Thursday, February 3, 2011


Here is another fun and easy dish you can do at home... If you’re a mushroom fan looking for foreign varieties, there are many options to consider. Among the popular ones are mushrooms from Japan. These are enoki mushrooms ( also known as Japanese golden straw mushrooms ) are mushrooms that are rolled in thinly sliced beef and grilled or cooked. You could also pan fry or bake these mushrooms. These are not seasonal and are available any time of the year..

All of my favourite Japanese restaurants in Manila serve this. Today I decided to make my own version using enoki mushrooms cooked Japanese style.

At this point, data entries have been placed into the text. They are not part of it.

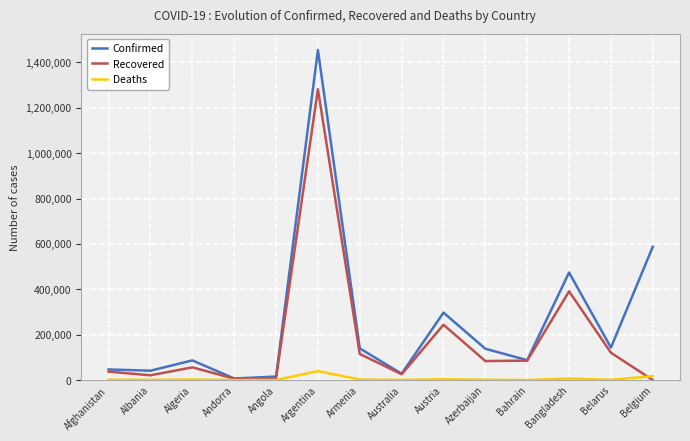

Which series changed the most between Argentina and Bangladesh?

Confirmed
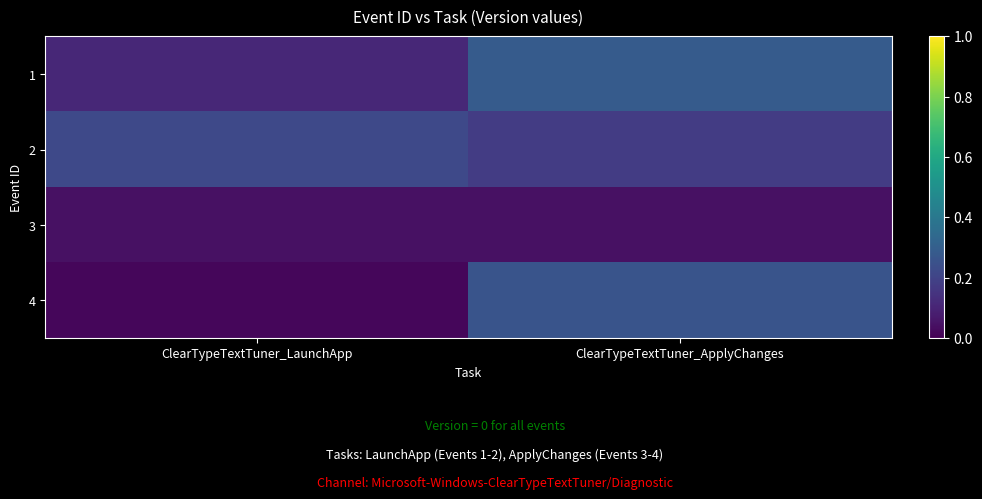

What is the difference between the highest and lowest values at ClearTypeTextTuner_ApplyChanges?

0.2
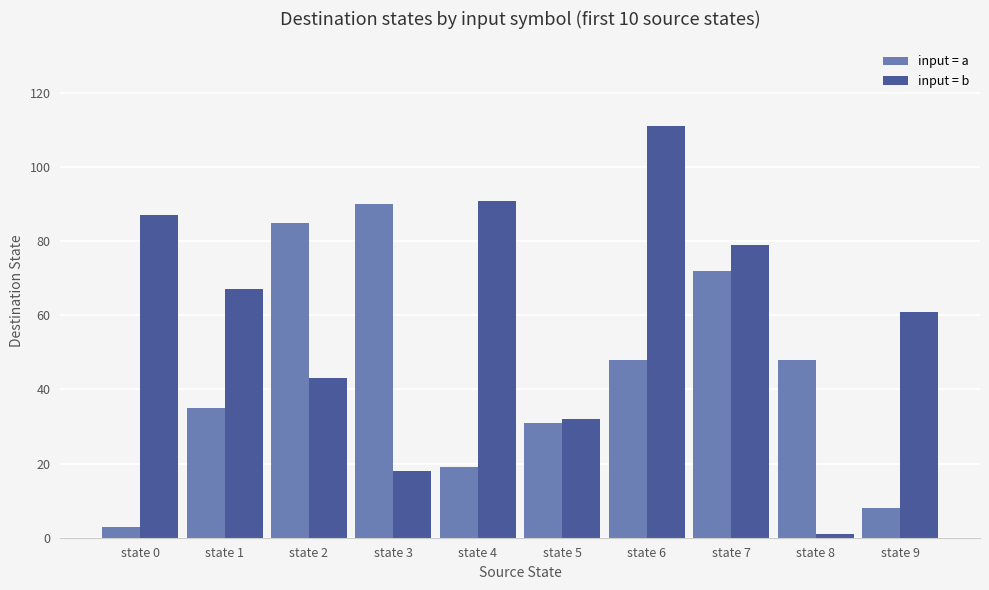

Which series has the largest range (max minus min)?

input = b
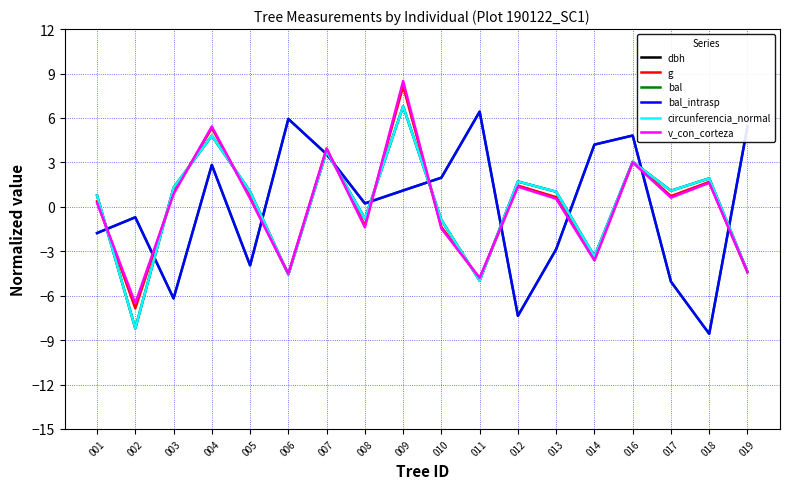

Does the chart display data point markers on the line(s)?

No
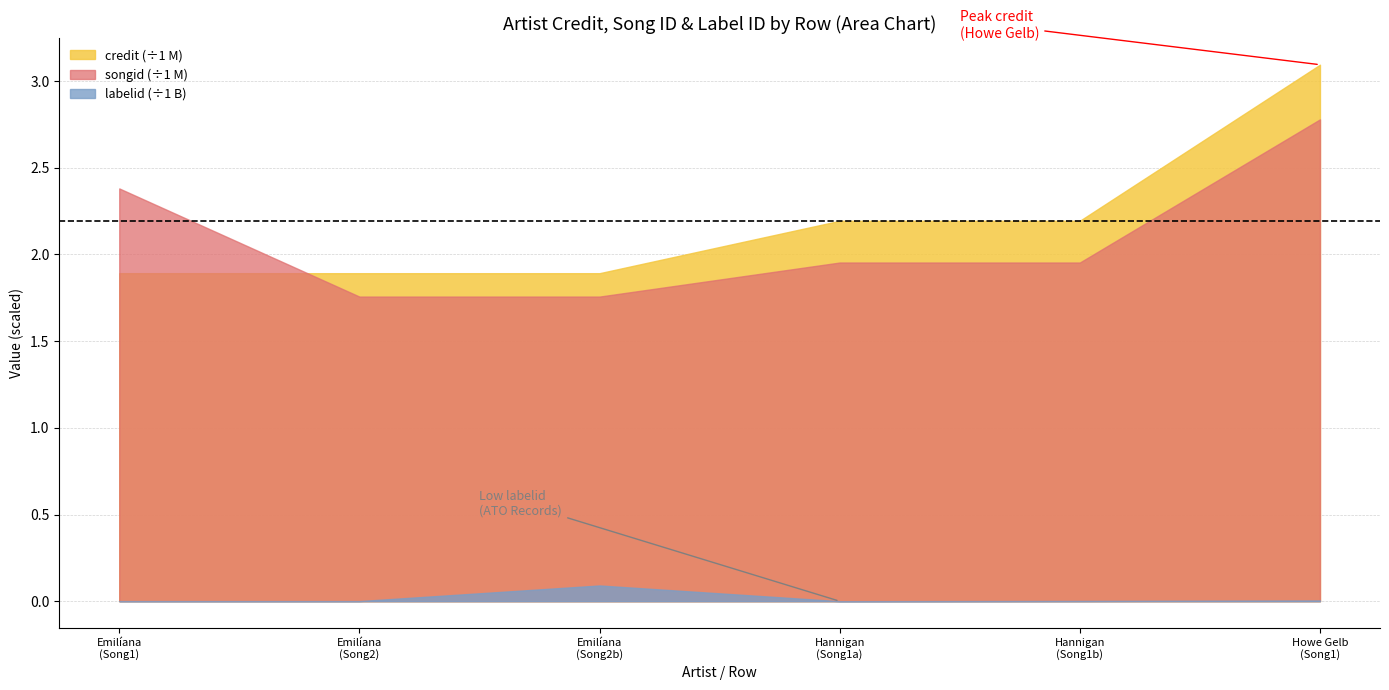

Count the songid values in the range 1757035 to 2380912.

5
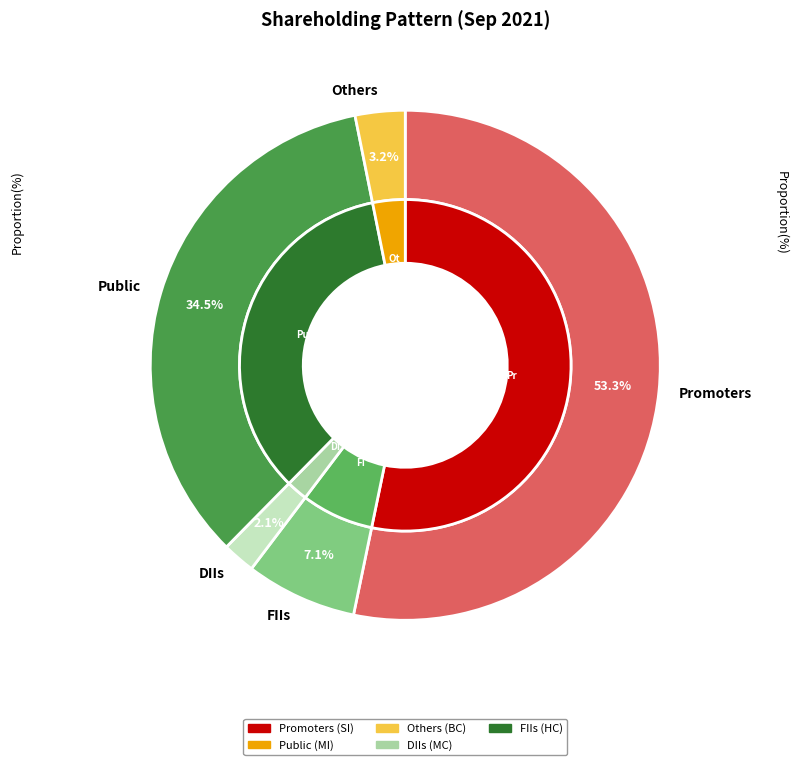

Do Promoters and FIIs together represent more than half of the pie?

Yes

14 thin slices of beef ( as thin as the slices of beef used for sukiyaki )
1 package fresh enoki mushrooms ( you can get these in the supermarkets- vegetables section).
coarse salt


6 tbsp dashi ( recipe below )
2 1/2 tbsp mirin (Japanese rice wine)
2 tbsp soy sauce
1 tsp cornstarch

To make the dipping sauce:  

* Dissolve the cornstarch in the dashi.

* In a sauce pan over medium heat, bring the dashi and cornstarch, mirin, and soy sauce to a boil.  Then reduce the heat to maintain a gentle simmer.  Stir occasionally until you achieve the desired consistency (approximately 2 minutes).  It should be slightly thick when you remove it from the heat.  It will continue to thicken as it cools.  To adjust the thickness of the sauce to your taste, you can add more dashi if it’s too thick or you can simmer it further if it’s too thin.

* Serve slightly warm or at room temperature.

After you have made your dipping sauce... set it aside and prepare your enoki and sliced beef.


* Cut off and discard the dark, clumpy roots of the enoki mushrooms leaving them about 2 to 3 inches tall.  Separate them into 14 bunches.

* Working with one slice of beef at a time, arrange the slice of beef so that it is flat on your work surface and that the length of it is running vertically towards you.

* Sprinkle a tiny bit of salt onto one side and place a bunch of enoki mushrooms on the end of the beef closest to you.

* Arrange the enoki mushrooms so that the caps will be sticking out of the beef roll.  Roll up the beef all the way around the enoki mushrooms tightly and set it aside, seam side down.  Repeat with the remaining beef and enoki mushrooms.

* You could cook these on a grill, in an oiled pan, or in the oven.  I used a frying pan over high heat to simulate a teppanyaki griddle.

* Grease your frying pan lightly with vegetable oil.

* Then place the rolls onto the griddle seam side down 2 inches apart.  Cook for 2 to 3 minutes per side until the meat is cooked through and carmelized.

* Place the rolls in your serving plate and drizzle with the sauce or serve the sauce on the side for dipping.